L’objectif de ce dispositif est « de simplifier et unifier les procédures administratives applicables aux projets de destruction de haies, en créant une déclaration unique préalable (ou, le cas échéant, une autorisation unique), avec une compensation systématique et au moins équivalente », explique le ministère.
Le décret prévoit que « toute destruction autorisée doit être compensée par la replantation d’une haie, d’un linéaire au moins égal, présentant à terme des fonctionnalités équivalentes à celles de la haie supprimée. La destruction et la plantation compensatoire doivent être réalisées dans un délai de 18 mois suivant le défaut d’opposition ou l’autorisation ».
Une gestion départementale pour les dates de taille
La loi d’orientation prévoit que ce soit désormais au niveau départemental et non plus national que seront déterminées les périodes d’interdiction de travaux sur les haies ainsi que les règles de compensation en cas de destruction de haies. Le projet de décret indique que « la période d’interdiction de travaux sur les haies mentionnées dans la loi doit couvrir la période de nidification et de reproduction des oiseaux, et qu’elle ne peut être inférieure à 21 semaines. Cette période doit être prévue par arrêté préfectoral ».

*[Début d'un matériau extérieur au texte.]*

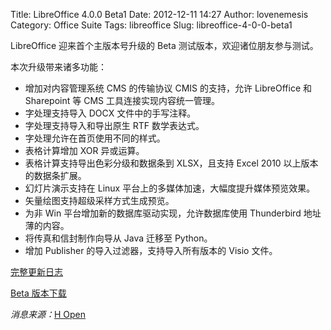Title: LibreOffice 4.0.0 Beta1
Date: 2012-12-11 14:27
Author: lovenemesis
Category: Office Suite
Tags: libreoffice
Slug: libreoffice-4-0-0-beta1

LibreOffice 迎来首个主版本号升级的 Beta 测试版本，欢迎诸位朋友参与测试。

本次升级带来诸多功能：

-   增加对内容管理系统 CMS 的传输协议 CMIS 的支持，允许 LibreOffice 和
    Sharepoint 等 CMS 工具连接实现内容统一管理。
-   字处理支持导入 DOCX 文件中的手写注释。
-   字处理支持导入和导出原生 RTF 数学表达式。
-   字处理允许在首页使用不同的样式。
-   表格计算增加 XOR 异或运算。
-   表格计算支持导出色彩分级和数据条到 XLSX，且支持 Excel 2010
    以上版本的数据条扩展。
-   幻灯片演示支持在 Linux 平台上的多媒体加速，大幅度提升媒体预览效果。
-   矢量绘图支持超级采样方式生成预览。
-   为非 Win 平台增加新的数据库驱动实现，允许数据库使用 Thunderbird
    地址薄的内容。
-   将传真和信封制作向导从 Java 迁移至 Python。
-   增加 Publisher 的导入过滤器，支持导入所有版本的 Visio 文件。

[完整更新日志](http://wiki.documentfoundation.org/ReleaseNotes/4.0)

[Beta 版本下载](http://www.libreoffice.org/download/pre-releases/)

*消息来源：*[H
Open](http://www.h-online.com/open/news/item/LibreOffice-4-0-Beta-released-ready-for-a-marathon-test-1765275.html)
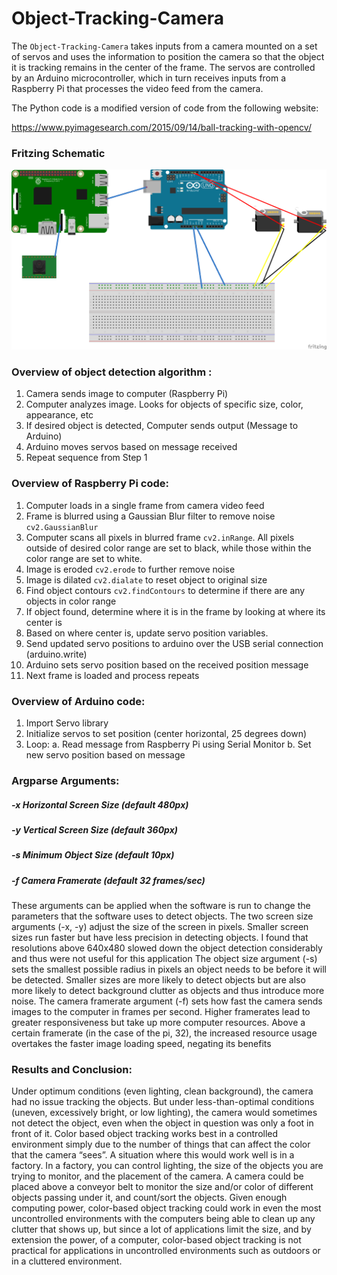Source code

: # Object-Tracking-Camera

The <code>Object-Tracking-Camera</code> takes inputs from a camera mounted on a set of servos and uses the information to position the camera so that 
the object it is tracking remains in the center of the frame. The servos are controlled by an Arduino microcontroller, which in turn 
receives inputs from a Raspberry Pi that processes the video feed from the camera. 

The Python code is a modified version of code from the following website:

https://www.pyimagesearch.com/2015/09/14/ball-tracking-with-opencv/

### Fritzing Schematic
![alt text](https://raw.githubusercontent.com/StefPres/Object-Tracking-Camera/master/Images/Ard_Rasp_Camera_bb.png)

### Overview of object detection algorithm :
1. Camera sends image to computer (Raspberry Pi)
2. Computer analyzes image. Looks for objects of specific size, color, appearance, etc
3. If desired object is detected, Computer sends output (Message to Arduino)
4. Arduino moves servos based on message received
5. Repeat sequence from Step 1

### Overview of Raspberry Pi code:
1. Computer loads in a single frame from camera video feed
2. Frame is blurred using a Gaussian Blur filter to remove noise <code>cv2.GaussianBlur</code>
3. Computer scans all pixels in blurred frame <code>cv2.inRange</code>. All pixels outside of desired color range are set to black, 
while those within the color range are set to white.
4. Image is eroded <code>cv2.erode</code> to further remove noise
5. Image is dilated <code>cv2.dialate</code> to reset object to original size
6. Find object contours <code>cv2.findContours</code> to determine if there are any objects in color range
7. If object found, determine where it is in the frame by looking at where its center is
8. Based on where center is, update servo position variables.
9. Send updated servo positions to arduino over the USB serial connection (arduino.write)
10. Arduino sets servo position based on the received position message
11. Next frame is loaded and process repeats

### Overview of Arduino code:
1. Import Servo library
2. Initialize servos to set position (center horizontal, 25 degrees down)
3. Loop:
a. Read message from Raspberry Pi using Serial Monitor
b. Set new servo position based on message

### Argparse Arguments:

##### -x Horizontal Screen Size (default 480px)
##### -y Vertical Screen Size (default 360px)
##### -s Minimum Object Size (default 10px)
##### -f Camera Framerate (default 32 frames/sec)
  
These arguments can be applied when the software is run to change the parameters that the
software uses to detect objects.
The two screen size arguments (-x, -y) adjust the size of the screen in pixels. Smaller screen
sizes run faster but have less precision in detecting objects. I found that resolutions above
640x480 slowed down the object detection considerably and thus were not useful for this
application
The object size argument (-s) sets the smallest possible radius in pixels an object needs to be
before it will be detected. Smaller sizes are more likely to detect objects but are also more likely
to detect background clutter as objects and thus introduce more noise.
The camera framerate argument (-f) sets how fast the camera sends images to the computer in
frames per second. Higher framerates lead to greater responsiveness but take up more
computer resources. Above a certain framerate (in the case of the pi, 32), the increased
resource usage overtakes the faster image loading speed, negating its benefits

### Results and Conclusion:
Under optimum conditions (even lighting, clean background), the camera had no issue tracking
the objects. But under less-than-optimal conditions (uneven, excessively bright, or low lighting),
the camera would sometimes not detect the object, even when the object in question was only a
foot in front of it.
Color based object tracking works best in a controlled environment simply due to the number of
things that can affect the color that the camera “sees”. A situation where this would work well is
in a factory. In a factory, you can control lighting, the size of the objects you are trying to
monitor, and the placement of the camera. A camera could be placed above a conveyor belt to
monitor the size and/or color of different objects passing under it, and count/sort the objects.
Given enough computing power, color-based object tracking could work in even the most
uncontrolled environments with the computers being able to clean up any clutter that shows up,
but since a lot of applications limit the size, and by extension the power, of a computer,
color-based object tracking is not practical for applications in uncontrolled environments such as
outdoors or in a cluttered environment.
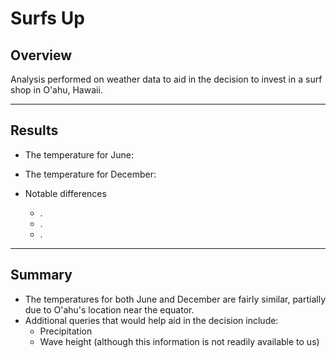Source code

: # Surfs Up

## Overview
Analysis performed on weather data to aid in the decision to invest in a surf shop in O'ahu, Hawaii.

-----
## Results
* The temperature for June:

* The temperature for December:

* Notable differences
     - .
     - .
     - .

-----
## Summary
* The temperatures for both June and December are fairly similar, partially due to O'ahu's location near the equator.
* Additional queries that would help aid in the decision include:
     - Precipitation
     - Wave height (although this information is not readily available to us)
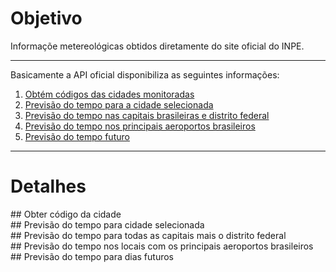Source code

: # Objetivo

Informaçõe metereológicas obtidos diretamente do site oficial do INPE.

*******

Basicamente a API oficial disponibiliza as seguintes informações:
 1. [Obtém códigos das cidades monitoradas](#codcidade)
 2. [Previsão do tempo para a cidade selecionada](#prevcidade)
 3. [Previsão do tempo nas capitais brasileiras e distrito federal](#prevcap)
 4. [Previsão do tempo nos principais aeroportos brasileiros](#prevaero)
 6. [Previsão do tempo futuro](#prevfuturo)
 
*******

# Detalhes


<div id='codcidade'/>
## Obter código da cidade

<div id='prevcidade'/>
## Previsão do tempo para cidade selecionada

<div id='prevcap'/>
## Previsão do tempo para todas as capitais mais o distrito federal

<div id='prevaero'/>
## Previsão do tempo nos locais com os principais aeroportos brasileiros

<div id='prevfuturo'/>
## Previsão do tempo para dias futuros
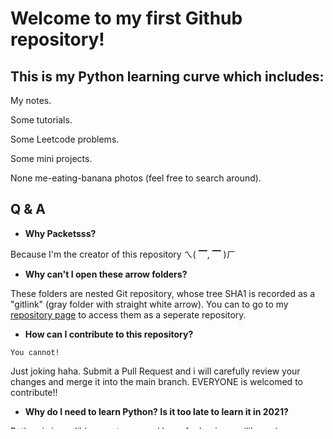 # Welcome to my first Github repository!
## This is my Python learning curve which includes:
My notes.

Some tutorials.

Some Leetcode problems.

Some mini projects.

None me-eating-banana photos (feel free to search around).
## Q & A
- **Why Packetsss?**

Because I'm the creator of this repository ㄟ( ▔, ▔ )ㄏ

- **Why can't I open these arrow folders?**

These folders are nested Git repository, whose tree SHA1 is recorded as a "gitlink" (gray folder with straight white arrow). You can to go to my [repository page](https://github.com/packetsss?tab=repositories) to access them as a seperate repository.
- **How can I contribute to this repository?**

`You cannot!`

Just joking haha. Submit a Pull Request and i will carefully review your changes and merge it into the main branch. EVERYONE is welcomed to contribute!!
- **Why do I need to learn Python? Is it too late to learn it in 2021?**


Python is incredibly easy to use and learn for beginners (like me), or intermediate programmers (like me), or geek coders (like me).

Python is heavily backed by Facebook, Amazon Web Services, and Google.

Python developer community is one of the most active communities.

Python has excellent libraries.

It is never, ever, late to learn Python!!

- **The answer to all of your other questions is, collapsible. Any questions?**

The answer is collapsible.


[<img src="https://i.redd.it/xabtzssplot41.jpg" alt="github logo" width="300">](https://github.com/packetsss)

Ce projet de décret a reçu un avis défavorable du Conseil national de protection de la nature (CNPN). S’il salue le principe d’encadrer strictement les demandes de destructions de haies et la compensation prévue, le CNPN s’inquiète du délai de 18 mois prévu par le décret entre la destruction et la replantation des haies. « Ce décalage dans le temps pour obtenir un même degré de fonctionnalité entre la haie détruite et la nouvelle haie entraînera pendant ce délai le déclin irréversible des espèces dépendantes des haies détruites, dont nombres d’entre elles, inféodées au milieu agricole sont en état de conservation défavorables », argumente-t-il.
Des avis défavorables
Quant au Réseau Haies France, s’il salue la simplification des règles de gestion des haies, il s’inquiète des modalités prévues par décret et notamment la définition de la haie qui « exclut les "trouées" de plus de 5 m ». « Cette définition de l’administration n’est pourtant pas dans la loi ! La loi définit la haie comme unité linéaire de végétation, autre que des cultures, d’une largeur maximale de 20 m et qui comprend au moins 2 éléments parmi les 3 suivants : arbustes ; arbres ; autres ligneux. C’est cette définition qui doit être gardée pour son application », s’insurge le Réseau Haies France, qui estime que cette définition inadaptée facilite au final la destruction des haies.